The UN Palestinian aid agency which made headlines for harboring Hamas's rockets is to make its largest ever financial plea to donors, it said on Thursday, asking for $1.6 billion to "rehabilitate Gaza" after Hamas's most recent terror war.
"This is the largest single ask in UNRWA's 64-year history," spokesman Christopher Gunness told AFP ahead of an October 12 international donors conference in Cairo.
"The figure we are requesting at Cairo is $1.6 billion, which makes this...unprecedented," he said, claiming that nearly half of that sum would go towards rebuilding homes damaged during the 50 days of war in July and August.
UNRWA outlined its post-war emergency plan in a 15-page document, a copy of which was seen by AFP. It pledged to prioritize reconstruction of housing and UNRWA facilities - several of which housed Hamas terrorists and rockets during the war.

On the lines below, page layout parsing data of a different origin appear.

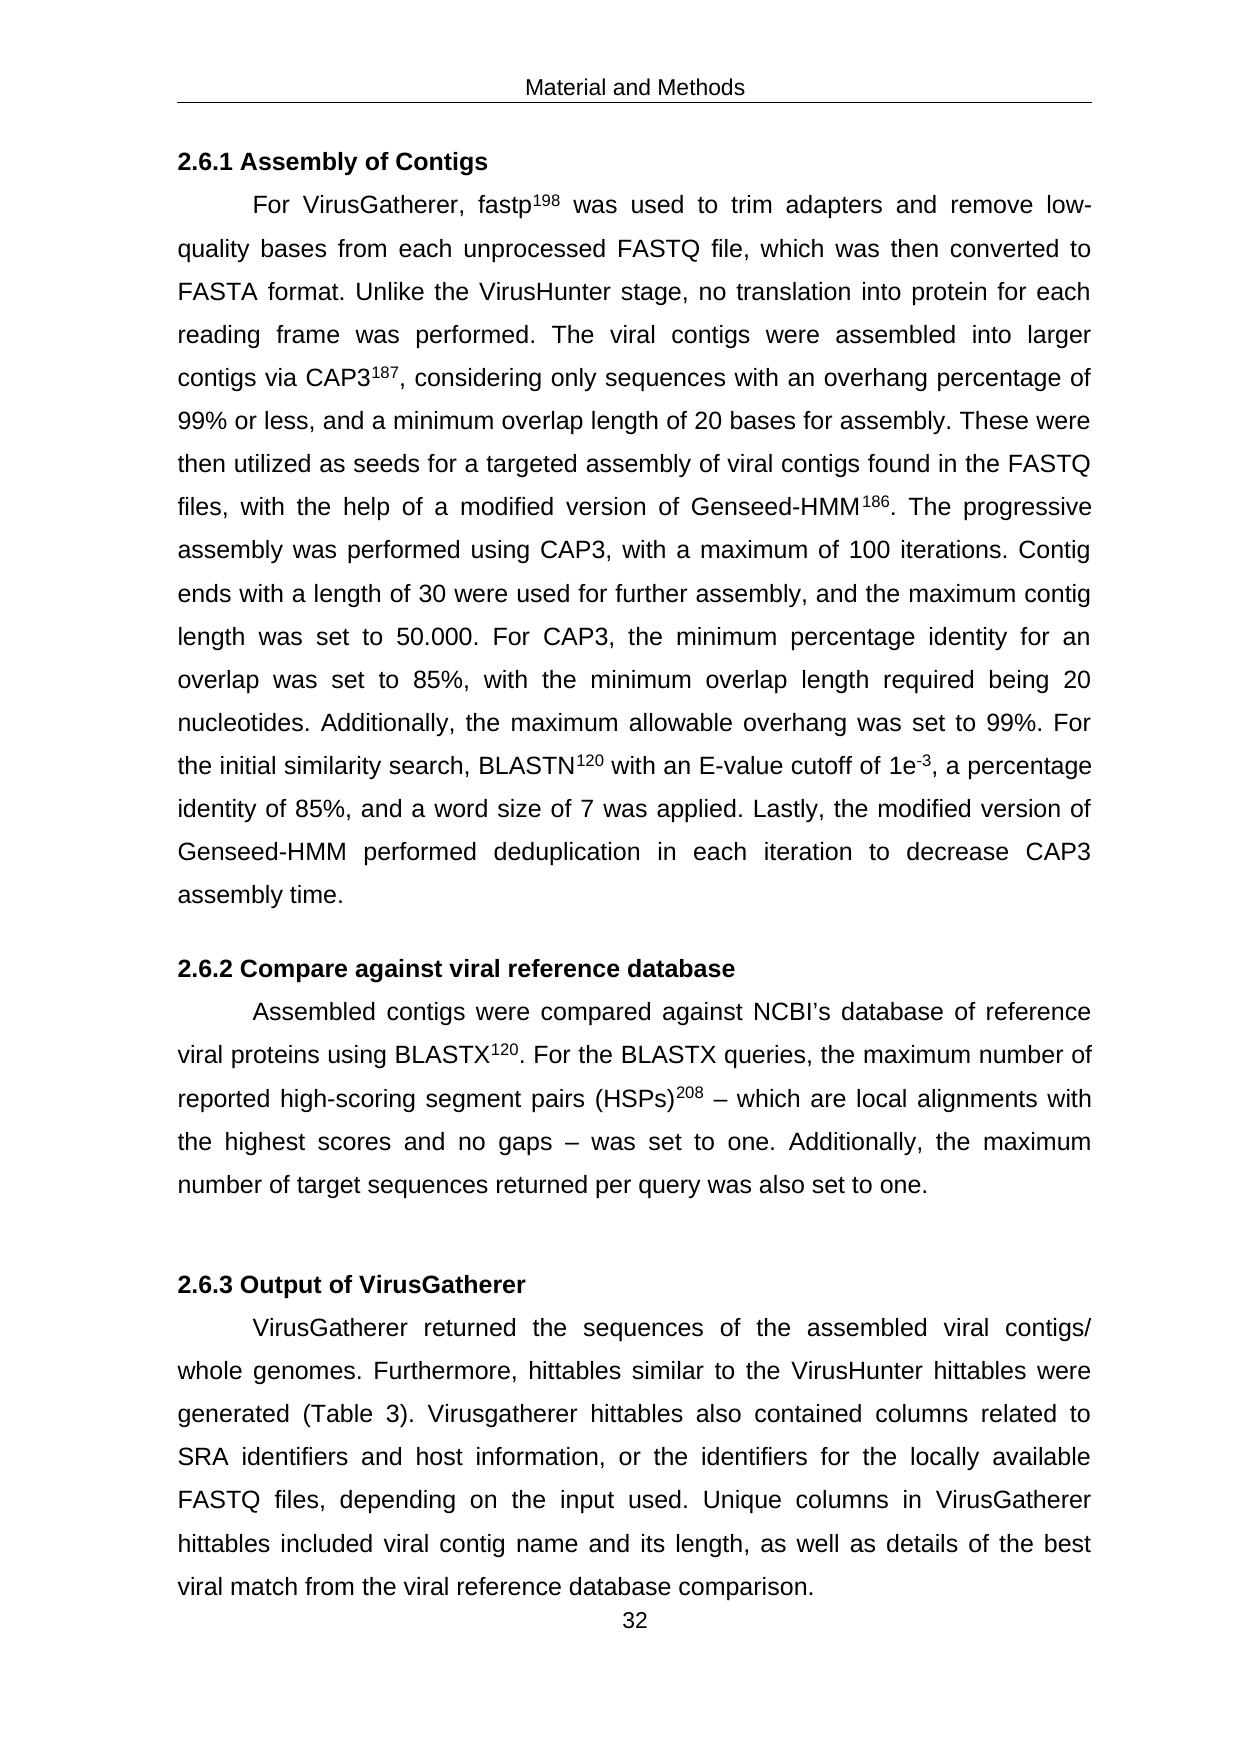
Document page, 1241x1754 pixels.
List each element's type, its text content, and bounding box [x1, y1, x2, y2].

subtitle 2.6.2 Compare against viral reference database [177, 954, 1092, 983]
text VirusGatherer returned the sequences of the assembled viral contigs/ whole genomes. Furthermore, hittables similar to the VirusHunter hittables were generated (Table 3). Virusgatherer hittables also contained columns related to SRA identifiers and host information, or the identifiers for the locally available FASTQ files, depending on the input used. Unique columns in VirusGatherer hittables included viral contig name and its length, as well as details of the best viral match from the viral reference database comparison. [177, 1313, 1092, 1600]
text For VirusGatherer, fastp198 was used to trim adapters and remove low-quality bases from each unprocessed FASTQ file, which was then converted to FASTA format. Unlike the VirusHunter stage, no translation into protein for each reading frame was performed. The viral contigs were assembled into larger contigs via CAP3187, considering only sequences with an overhang percentage of 99% or less, and a minimum overlap length of 20 bases for assembly. These were then utilized as seeds for a targeted assembly of viral contigs found in the FASTQ files, with the help of a modified version of Genseed-HMM186. The progressive assembly was performed using CAP3, with a maximum of 100 iterations. Contig ends with a length of 30 were used for further assembly, and the maximum contig length was set to 50.000. For CAP3, the minimum percentage identity for an overlap was set to 85%, with the minimum overlap length required being 20 nucleotides. Additionally, the maximum allowable overhang was set to 99%. For the initial similarity search, BLASTN120 with an E-value cutoff of 1e-3, a percentage identity of 85%, and a word size of 7 was applied. Lastly, the modified version of Genseed-HMM performed deduplication in each iteration to decrease CAP3 assembly time. [177, 191, 1092, 909]
text Assembled contigs were compared against NCBI’s database of reference viral proteins using BLASTX120. For the BLASTX queries, the maximum number of reported high-scoring segment pairs (HSPs)208 – which are local alignments with the highest scores and no gaps – was set to one. Additionally, the maximum number of target sequences returned per query was also set to one. [177, 997, 1092, 1198]
subtitle 2.6.1 Assembly of Contigs [177, 147, 1092, 176]
subtitle 2.6.3 Output of VirusGatherer [177, 1270, 1092, 1298]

Three UNRWA schools were found during the course of Operation Protective Edge to have stored rocket caches for Hamas and Islamic Jihad. After the first find, UNRWA workers called Hamas to come remove them to use in their terror war on Israeli civilians, instead of destroying the weaponry.
In another incident, three IDF soldiers were killed and seven others wounded in a booby-trapped UN clinic that was situated on top of terror tunnel entrances, showing the complicity of the UN in Gaza-based terror against Israel.
All this money and nothing to show for it
The Cairo conference will be attended by the United States, the European Union, Arab countries and various monetary and humanitarian organizations.
The Palestinian Authority (PA) unity government has already asked for more than $4 billion to rebuild the coastal territory, which is home to some 1.7 million people.
And while an international conference in March saw $200 million donated to the terror-run territory - and donations from the US and France reached a combined $61.8 million - the money is apparently still not enough for Hamas, nor for UNRWA, leaving many asking why.
Ample evidence has proven that Hamas uses UN and other aid money, as well as materials, to build terror tunnels into Israeli territory with the aim of attacking Israeli citizens - instead of providing buildings to its own citizens.
To illustrate this, the IDF revealed during the course of Operation Protective Edge that 4,680 trucks carrying 181 thousand tons of gravel, iron, cement, wood and other supplies have passed through the Kerem Shalom crossing into Gaza since January 2014 - much of it directly from Israel to fund civilian projects.
Instead, however, a network of over 30 tunnels was found during the ground offensive, with each tunnel costing roughly $3 million to build. For every Hamas terror tunnel, the IDF stated, there was enough building materials to build 86 homes; seven mosques; six schools; or nineteen medical clinics.
Meanwhile, Hamas has begun to rebuild terror tunnels on foreign aid money - but despite this, the UN already joined the PA in making a call for $550 million to rebuild Gaza.